How Will the Parliament Prorogue affect the UK Government.
The UK Parliament is normally prorogued every year or two, and all new business stops, with most laws that haven’t completed their passage through Parliament ceasing.
The government still continues working.
- The Government are the people responsible for running the country, those who have been selected by the leader of the winning party to work in the Government with them – as Cabinet ministers and junior ministers.
- Parliament is made up of people we have elected and who have been appointed to represent the UK local areas. This includes people in other political parties, as well as those in the winning party who were not chosen to be ministers.
Before 1918, the Cabinet would seek permission from the Sovereign to dissolve Parliament.
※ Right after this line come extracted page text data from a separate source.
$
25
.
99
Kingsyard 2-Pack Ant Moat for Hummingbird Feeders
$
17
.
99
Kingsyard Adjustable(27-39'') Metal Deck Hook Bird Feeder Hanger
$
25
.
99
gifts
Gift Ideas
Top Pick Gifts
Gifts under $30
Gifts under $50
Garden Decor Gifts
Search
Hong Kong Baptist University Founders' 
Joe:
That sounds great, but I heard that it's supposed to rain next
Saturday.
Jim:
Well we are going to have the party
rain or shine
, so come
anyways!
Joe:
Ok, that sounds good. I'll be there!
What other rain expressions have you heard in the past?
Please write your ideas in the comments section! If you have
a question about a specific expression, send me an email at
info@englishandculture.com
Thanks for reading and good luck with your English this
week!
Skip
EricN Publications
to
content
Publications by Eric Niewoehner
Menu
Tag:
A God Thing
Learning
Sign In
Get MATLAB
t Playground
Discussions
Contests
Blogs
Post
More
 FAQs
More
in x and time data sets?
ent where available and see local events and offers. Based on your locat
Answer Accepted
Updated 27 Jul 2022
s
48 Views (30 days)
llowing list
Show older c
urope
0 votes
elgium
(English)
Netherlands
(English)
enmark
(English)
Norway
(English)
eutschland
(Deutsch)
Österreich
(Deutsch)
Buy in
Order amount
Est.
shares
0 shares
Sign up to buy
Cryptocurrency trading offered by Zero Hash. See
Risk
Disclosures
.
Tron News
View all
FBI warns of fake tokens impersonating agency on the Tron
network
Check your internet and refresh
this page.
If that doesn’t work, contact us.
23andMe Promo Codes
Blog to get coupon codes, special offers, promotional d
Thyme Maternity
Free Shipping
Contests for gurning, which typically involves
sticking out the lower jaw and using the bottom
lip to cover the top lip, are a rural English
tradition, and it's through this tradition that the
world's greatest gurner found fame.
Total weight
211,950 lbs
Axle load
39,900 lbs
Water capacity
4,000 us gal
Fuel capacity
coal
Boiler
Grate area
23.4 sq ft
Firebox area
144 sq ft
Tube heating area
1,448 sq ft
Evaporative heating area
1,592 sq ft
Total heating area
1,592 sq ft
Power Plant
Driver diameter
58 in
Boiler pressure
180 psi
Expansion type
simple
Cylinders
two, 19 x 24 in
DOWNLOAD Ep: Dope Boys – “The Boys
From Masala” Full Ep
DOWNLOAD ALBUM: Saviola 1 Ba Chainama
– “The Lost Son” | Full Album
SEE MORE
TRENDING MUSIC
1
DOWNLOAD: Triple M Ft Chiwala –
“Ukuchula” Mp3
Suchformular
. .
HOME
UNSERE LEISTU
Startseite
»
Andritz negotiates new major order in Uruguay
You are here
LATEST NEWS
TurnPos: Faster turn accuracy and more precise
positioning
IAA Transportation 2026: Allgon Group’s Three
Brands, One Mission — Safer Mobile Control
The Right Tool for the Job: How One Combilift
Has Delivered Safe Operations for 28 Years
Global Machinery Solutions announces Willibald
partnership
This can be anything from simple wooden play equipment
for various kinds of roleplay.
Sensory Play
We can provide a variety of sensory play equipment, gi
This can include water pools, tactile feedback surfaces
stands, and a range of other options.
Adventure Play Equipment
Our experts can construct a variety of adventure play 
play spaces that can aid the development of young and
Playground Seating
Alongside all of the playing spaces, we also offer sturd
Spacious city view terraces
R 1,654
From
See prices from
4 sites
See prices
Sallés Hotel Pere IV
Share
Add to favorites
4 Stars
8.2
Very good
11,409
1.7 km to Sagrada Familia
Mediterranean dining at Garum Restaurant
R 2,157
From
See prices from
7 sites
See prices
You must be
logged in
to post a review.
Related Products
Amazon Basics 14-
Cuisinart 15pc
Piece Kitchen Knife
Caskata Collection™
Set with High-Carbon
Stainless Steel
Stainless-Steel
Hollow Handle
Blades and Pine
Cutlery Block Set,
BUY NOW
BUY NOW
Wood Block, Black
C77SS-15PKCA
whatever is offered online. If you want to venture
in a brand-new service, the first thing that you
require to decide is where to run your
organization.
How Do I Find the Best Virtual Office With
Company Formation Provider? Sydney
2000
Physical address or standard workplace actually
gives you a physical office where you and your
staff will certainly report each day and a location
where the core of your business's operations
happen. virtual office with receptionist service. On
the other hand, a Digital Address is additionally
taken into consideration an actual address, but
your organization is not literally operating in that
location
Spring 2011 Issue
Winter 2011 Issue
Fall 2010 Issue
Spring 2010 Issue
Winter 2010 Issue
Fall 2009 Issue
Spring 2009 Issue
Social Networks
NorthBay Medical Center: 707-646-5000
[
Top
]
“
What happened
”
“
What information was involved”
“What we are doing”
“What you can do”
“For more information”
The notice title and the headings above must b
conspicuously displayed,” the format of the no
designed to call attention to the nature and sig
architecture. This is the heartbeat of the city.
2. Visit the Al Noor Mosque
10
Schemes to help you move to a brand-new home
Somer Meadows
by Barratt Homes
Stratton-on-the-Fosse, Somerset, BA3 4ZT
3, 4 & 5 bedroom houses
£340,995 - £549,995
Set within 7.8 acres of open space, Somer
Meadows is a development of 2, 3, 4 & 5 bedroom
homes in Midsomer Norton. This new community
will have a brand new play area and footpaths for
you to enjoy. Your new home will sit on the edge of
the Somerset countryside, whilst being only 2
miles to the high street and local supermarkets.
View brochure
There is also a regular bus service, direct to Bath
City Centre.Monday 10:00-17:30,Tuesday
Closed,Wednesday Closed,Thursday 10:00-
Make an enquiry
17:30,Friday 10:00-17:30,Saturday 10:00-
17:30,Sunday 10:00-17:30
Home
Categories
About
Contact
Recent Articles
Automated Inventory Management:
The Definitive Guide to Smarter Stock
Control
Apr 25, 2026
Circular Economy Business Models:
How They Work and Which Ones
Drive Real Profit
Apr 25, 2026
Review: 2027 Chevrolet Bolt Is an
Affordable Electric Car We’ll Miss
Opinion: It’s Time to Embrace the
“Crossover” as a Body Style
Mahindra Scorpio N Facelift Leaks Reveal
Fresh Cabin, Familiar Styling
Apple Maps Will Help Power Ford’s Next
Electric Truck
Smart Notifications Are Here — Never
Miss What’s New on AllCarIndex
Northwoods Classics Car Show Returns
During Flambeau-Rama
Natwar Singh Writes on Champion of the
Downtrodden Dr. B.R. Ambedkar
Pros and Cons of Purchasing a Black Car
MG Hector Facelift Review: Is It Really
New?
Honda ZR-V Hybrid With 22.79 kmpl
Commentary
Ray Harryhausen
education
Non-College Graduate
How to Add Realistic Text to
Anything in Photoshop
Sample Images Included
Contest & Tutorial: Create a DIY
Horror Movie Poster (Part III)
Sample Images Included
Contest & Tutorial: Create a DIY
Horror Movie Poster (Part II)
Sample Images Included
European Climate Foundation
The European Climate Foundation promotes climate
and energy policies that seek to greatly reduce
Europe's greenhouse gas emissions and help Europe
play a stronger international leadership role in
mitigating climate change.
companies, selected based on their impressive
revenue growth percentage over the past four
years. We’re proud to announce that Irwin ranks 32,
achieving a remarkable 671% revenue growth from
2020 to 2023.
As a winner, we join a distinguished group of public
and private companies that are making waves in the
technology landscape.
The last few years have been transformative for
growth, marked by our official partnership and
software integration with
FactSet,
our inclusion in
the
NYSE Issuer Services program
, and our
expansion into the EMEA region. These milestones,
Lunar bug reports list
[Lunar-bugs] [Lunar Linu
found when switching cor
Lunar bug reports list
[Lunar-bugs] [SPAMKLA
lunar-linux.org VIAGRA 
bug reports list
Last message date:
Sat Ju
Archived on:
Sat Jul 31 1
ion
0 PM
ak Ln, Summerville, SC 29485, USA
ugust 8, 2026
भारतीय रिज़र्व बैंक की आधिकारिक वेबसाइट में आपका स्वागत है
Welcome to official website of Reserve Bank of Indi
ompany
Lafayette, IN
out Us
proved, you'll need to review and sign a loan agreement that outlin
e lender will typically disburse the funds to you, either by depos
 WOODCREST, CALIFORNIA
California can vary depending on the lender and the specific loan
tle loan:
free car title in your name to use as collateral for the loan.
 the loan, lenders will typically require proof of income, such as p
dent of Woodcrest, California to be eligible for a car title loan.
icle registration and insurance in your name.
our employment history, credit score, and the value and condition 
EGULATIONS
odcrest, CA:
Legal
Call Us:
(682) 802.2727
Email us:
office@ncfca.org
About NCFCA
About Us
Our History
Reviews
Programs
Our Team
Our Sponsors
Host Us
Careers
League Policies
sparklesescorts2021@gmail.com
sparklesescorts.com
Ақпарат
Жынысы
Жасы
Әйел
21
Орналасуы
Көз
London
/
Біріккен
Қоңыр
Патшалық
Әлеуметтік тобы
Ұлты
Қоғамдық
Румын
In 1918 the process was changed to allow the prime minister to seek the formal permission of the Sovereign.
The first Parliament prorogue was in the 15th Century, and has been a common event ever since.
How Many Days are lost by a normal Prorogue?
Between 2 and 4 days lost time has been normal for previous Prorogues, but sometime longer. It was 13 days in 2014.
How Many Days will be lost by the 2019 Prorogue?
From the following, it looks like about 6 days will be lost.
Parliament Shut Downs in 2019
- 5 July to Tuesday 3 September 2019: UK Parliament 5 week summer holiday.
- 14th September to 8th October: UK Parliament is in recess for the party conference season.
- 8th October – 13th October: Parliament prorogued for Queens Speech.
- 14th October Parliament reopens.
In the United Kingdom the party conference season is the period of three weeks in September and October of each year, whilst the House of Commons is in recess, in which the annual political party conferences are held.
Prorogation in the United Kingdom.
Prorogation is the formal name given to the period between the end of a session of the UK Parliament and the State Opening of Parliament that begins the next session.
The last dissolution of Parliament was on 3 May 2017, to make way for the general election to be held on 8 June 2017
It is normal for new governments to shut down Parliament, in order to hold a Queen’s Speech, which sets out the government’s plans for the next year or so.
The length of time varies – in 2016 Parliament was closed for four working days, while in 2014 it was closed for 13 days.
This year, Parliament would be suspended for about 23 working days before the new Queen’s speech on 14 October. However, for most of those days the Parliament will be on recess anyway between the 14th September and the 8th October 2019 for the party conference season.